> _Data in this exercise_
==================================================
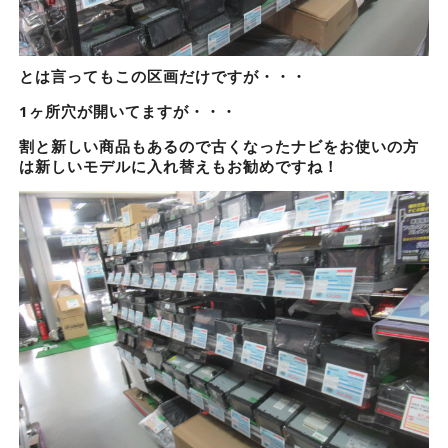
とは言ってもこの区画だけですが・・・
1ヶ所穴が開いてますが・・・
割と新しい商品もあるので古くなったナビをお使いの方
は新しいモデルに入れ替えもお勧めですね！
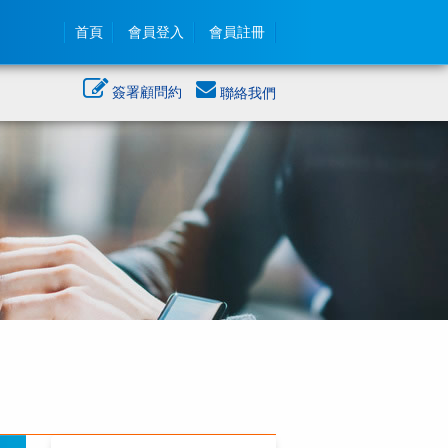
首頁
會員登入
會員註冊
簽署顧問約
聯絡我們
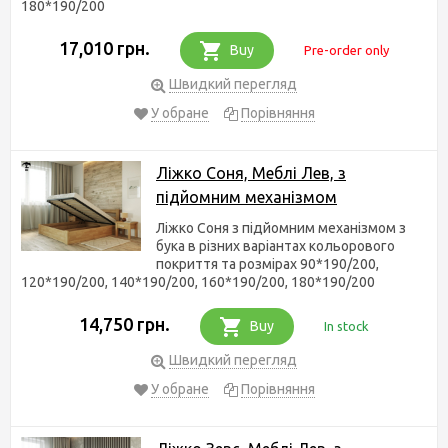
180*190/200
17,010 грн.
Buy
Pre-order only
Швидкий перегляд
У обране
Порівняння
Ліжко Соня, Меблі Лев, з
підйомним механізмом
Ліжко Соня з підйомним механізмом з
бука в різних варіантах кольорового
покриття та розмірах 90*190/200,
120*190/200, 140*190/200, 160*190/200, 180*190/200
14,750 грн.
Buy
In stock
Швидкий перегляд
У обране
Порівняння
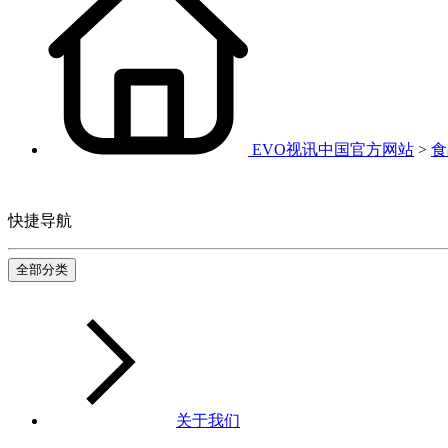
EVO视讯中国官方网站
>
食
快捷导航
全部分类
关于我们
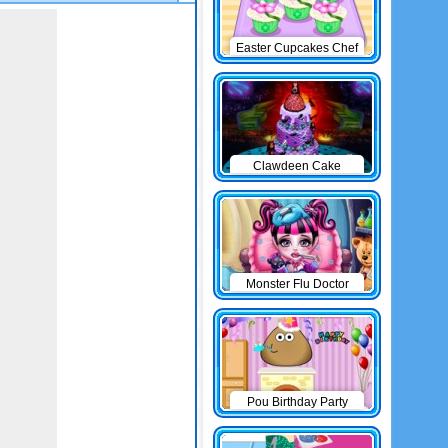
Easter Cupcakes Chef
Clawdeen Cake
Monster Flu Doctor
Pou Birthday Party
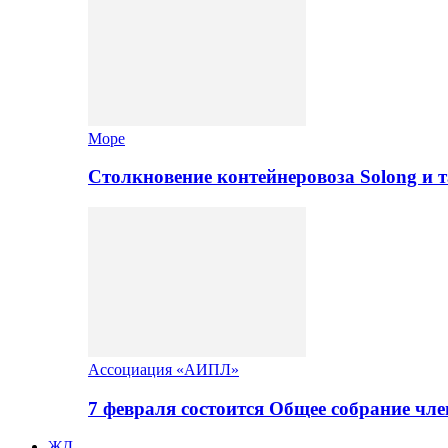
Море
Столкновение контейнеровоза Solong и 
Ассоциация «АИПЛ»
7 февраля состоится Общее собрание ч
ЖД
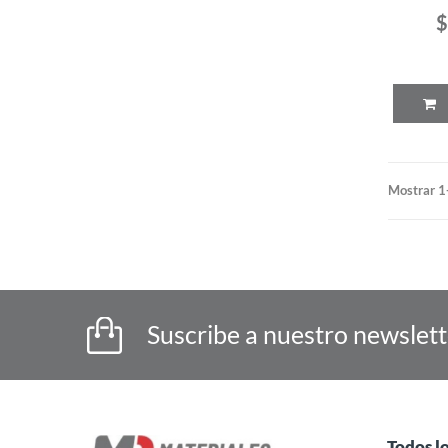
$
Mostrar 1
Suscribe a nuestro newslet
Todos l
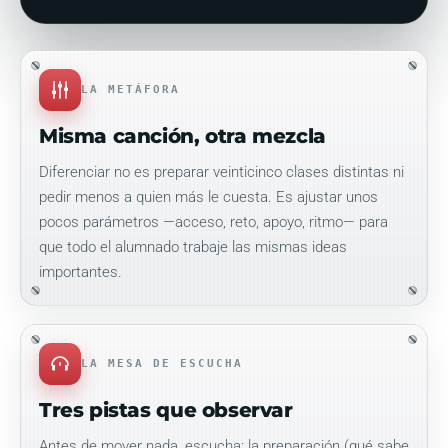
LA METÁFORA
Misma canción, otra mezcla
Diferenciar no es preparar veinticinco clases distintas ni
pedir menos a quien más le cuesta. Es ajustar unos
pocos parámetros —acceso, reto, apoyo, ritmo— para
que todo el alumnado trabaje las mismas ideas
importantes.
LA MESA DE ESCUCHA
Tres pistas que observar
Antes de mover nada, escucha: la preparación (qué sabe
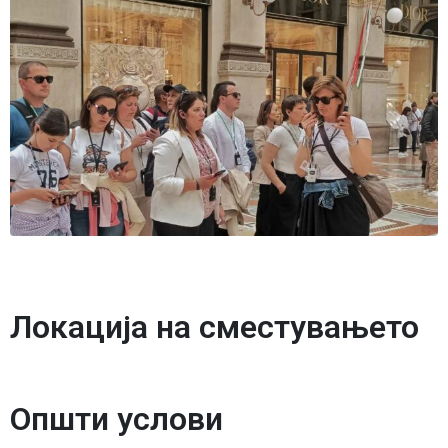
Локација на сместувањето
Општи услови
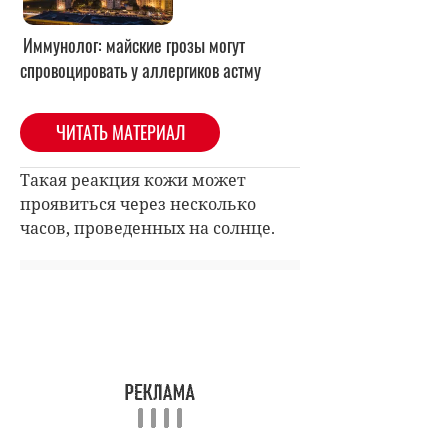
Иммунолог: майские грозы могут
спровоцировать у аллергиков астму
ЧИТАТЬ МАТЕРИАЛ
Такая реакция кожи может
проявиться через несколько
часов, проведенных на солнце.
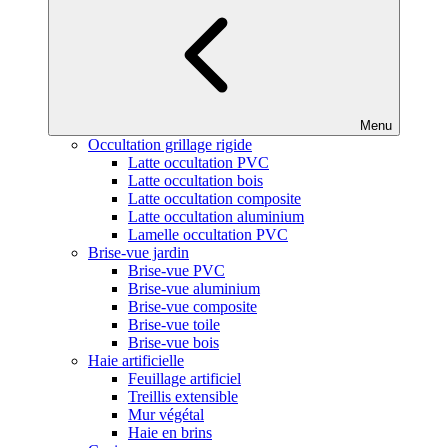
Menu
Occultation grillage rigide
Latte occultation PVC
Latte occultation bois
Latte occultation composite
Latte occultation aluminium
Lamelle occultation PVC
Brise-vue jardin
Brise-vue PVC
Brise-vue aluminium
Brise-vue composite
Brise-vue toile
Brise-vue bois
Haie artificielle
Feuillage artificiel
Treillis extensible
Mur végétal
Haie en brins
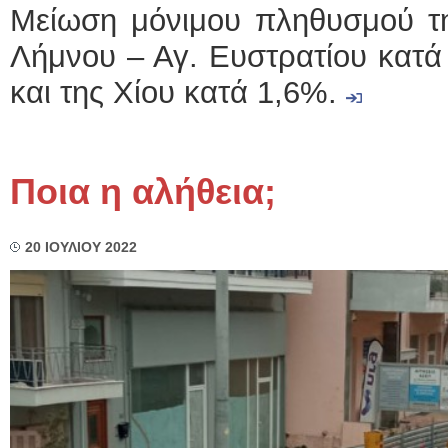
Μείωση μόνιμου πληθυσμού τη
Λήμνου – Αγ. Ευστρατίου κατά
και της Χίου κατά 1,6%.
Ποια η αλήθεια;
20 ΙΟΥΛΙΟΥ 2022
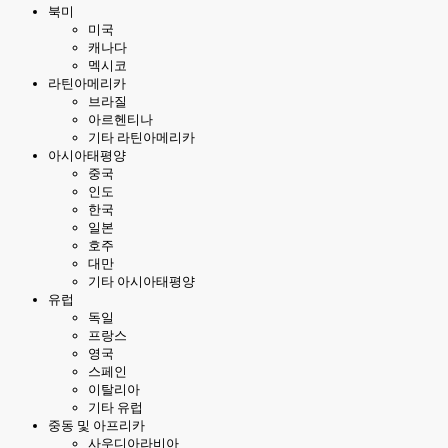
북미
미국
캐나다
멕시코
라틴아메리카
브라질
아르헨티나
기타 라틴아메리카
아시아태평양
중국
인도
한국
일본
호주
대만
기타 아시아태평양
유럽
독일
프랑스
영국
스페인
이탈리아
기타 유럽
중동 및 아프리카
사우디아라비아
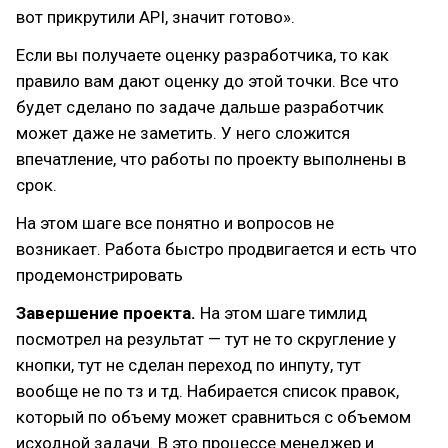
вот прикрутили API, значит готово».
Если вы получаете оценку разработчика, то как
правило вам дают оценку до этой точки. Все что
будет сделано по задаче дальше разработчик
может даже не заметить. У него сложится
впечатление, что работы по проекту выполнены в
срок.
На этом шаге все понятно и вопросов не
возникает. Работа быстро продвигается и есть что
продемонстрировать
Завершение проекта.
На этом шаге тимлид
посмотрел на результат — тут не то скругление у
кнопки, тут не сделан переход по инпуту, тут
вообще не по тз и тд. Набирается список правок,
который по объему может сравниться с объемом
исходной задачи. В это процессе менеджер и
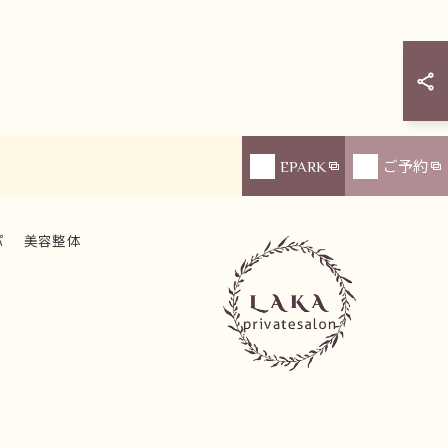
EPARK
ご予約
パ
美容整体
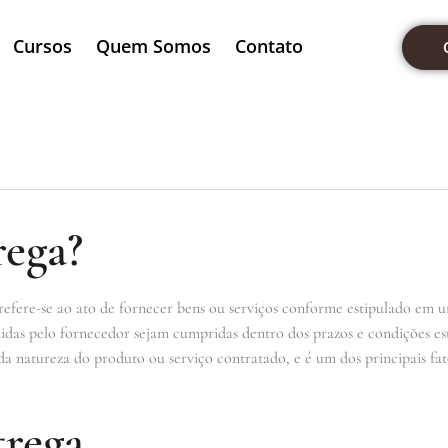
Cursos
Quem Somos
Contato
rega?
 refere-se ao ato de fornecer bens ou serviços conforme estipulado em u
midas pelo fornecedor sejam cumpridas dentro dos prazos e condições es
a natureza do produto ou serviço contratado, e é um dos principais fat
trega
==================================================
> _Instruction_
Go back to the listing above and reproduce, exactly, the stretch from the line bearing "Misma canción, otra mezcla" through the line bearing "Haie en brins", without its pictures.

> _Exercise answer_
Misma canción, otra mezcla
Diferenciar no es preparar veinticinco clases distintas ni
pedir menos a quien más le cuesta. Es ajustar unos
pocos parámetros —acceso, reto, apoyo, ritmo— para
que todo el alumnado trabaje las mismas ideas
importantes.
LA MESA DE ESCUCHA
Tres pistas que observar
Antes de mover nada, escucha: la preparación (qué sabe
Локација на сместувањето
Општи услови
Иммунолог: майские грозы могут
спровоцировать у аллергиков астму
ЧИТАТЬ МАТЕРИАЛ
Такая реакция кожи может
проявиться через несколько
часов, проведенных на солнце.
Menu
Occultation grillage rigide
Latte occultation PVC
Latte occultation bois
Latte occultation composite
Latte occultation aluminium
Lamelle occultation PVC
Brise-vue jardin
Brise-vue PVC
Brise-vue aluminium
Brise-vue composite
Brise-vue toile
Brise-vue bois
Haie artificielle
Feuillage artificiel
Treillis extensible
Mur végétal
Haie en brins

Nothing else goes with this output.